There are a lot of not exactly hidden but seemingly unknown reasons for much of what goes on in the U.S. that are related to defense policy - the airline industry being a fine example. Check into Eisenhower's dedication to America's autobahns, a dedication he learned in an expedition trying to drive Army vehicles across the U.S. a couple of decades before the German program - though oddly, he could have sent everything by train, to arrive it arrive in just a couple of days, as America had a train system that was the envy of the world.

How things change - and it having to do with protectionism. And any connection to oil in the world's largest oil producer in that time frame is, well, coincidental seems to be the general consensus in American discourse (as if First Lord of the Admiralty Churchill's 1911 plans to convert the Royal Navy to oil had gone unnoticed, including the need to secure foreign sources.
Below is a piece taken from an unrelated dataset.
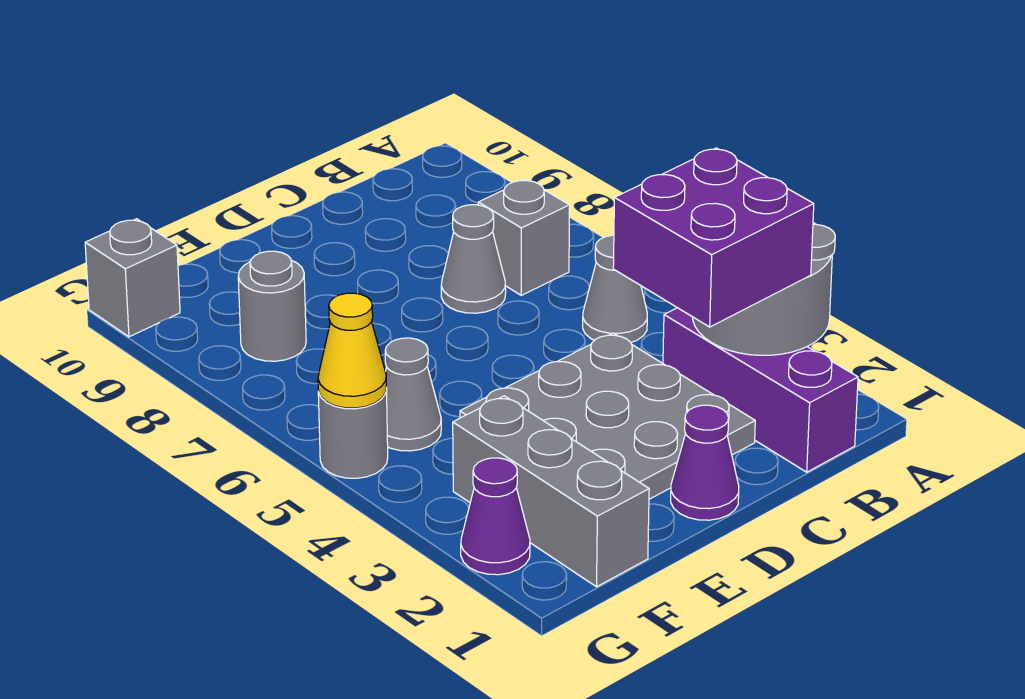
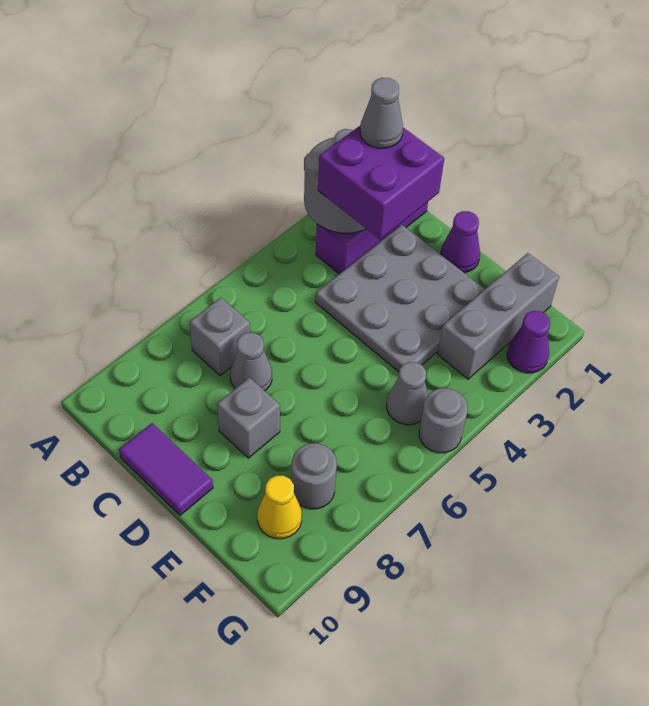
grey 1x1 cone [583,235,647,342] -> grey 1x1 cone moved to [360,78,403,148]
none -> purple 1x2 tile [119,423,213,515]
yellow 1x1 cone [318,293,386,408] -> yellow 1x1 cone moved to [257,476,302,539]
grey 1x1 brick [85,219,180,337] -> grey 1x1 brick moved to [217,378,280,458]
Or the plans in the 30s to either secure or wipe out Ploesti, the world's largest refinery complex at the time, a standard military academy exercise of the major powers of the time).

Why do so many people seem to believe that larger planes are more comfortable than smaller ones? The only thing that really affects my comfort is the size of the seats and the space in between them.

air stagnation? i agree with ChrisA, article is kind of US centric. International flights are nice and relatively cheap. I'm a PhD student, not exactly drowning in cash, but still i can afford leisure America-Europe travels with relative ease 3 times.

From what my parents told me as an anecdote, is that air travel used to be more expensive, that kind of stuff you do on vacation once a year or reserved to bussinessmen. Could it be that air travel population have changed from big spenders to cheap travelers as me? Air carriers have to adapt to cheap travelers, cramped spaces, bad food, etc.

caution! stupid homophobic-misoginist comment!!! was has really stagnated about air travel are air hostess. when i was a kid i was marveled on the beauty of air hostess. nowadays, lots of gays and the same air hostess when i was a kid, but nowadays they are 50+ years old =(

Go to JFK. Strong corrolation between how a wealthy a society is and how hot the stewardesses are.

Air travel (domestic) has become a commodity.

#3: This is best understood in terms of the apocryphal Joseph Stalin quote: "The death of one man is a tragedy, the death of millions is a statistic."

If you there is some unique aspect to your plight, even something perfectly incidental, then people will care more.

#3 It was my observation living in Honduras for a while that the upper class are still mostly from European descent and that the lower classes are mostly from from native stock.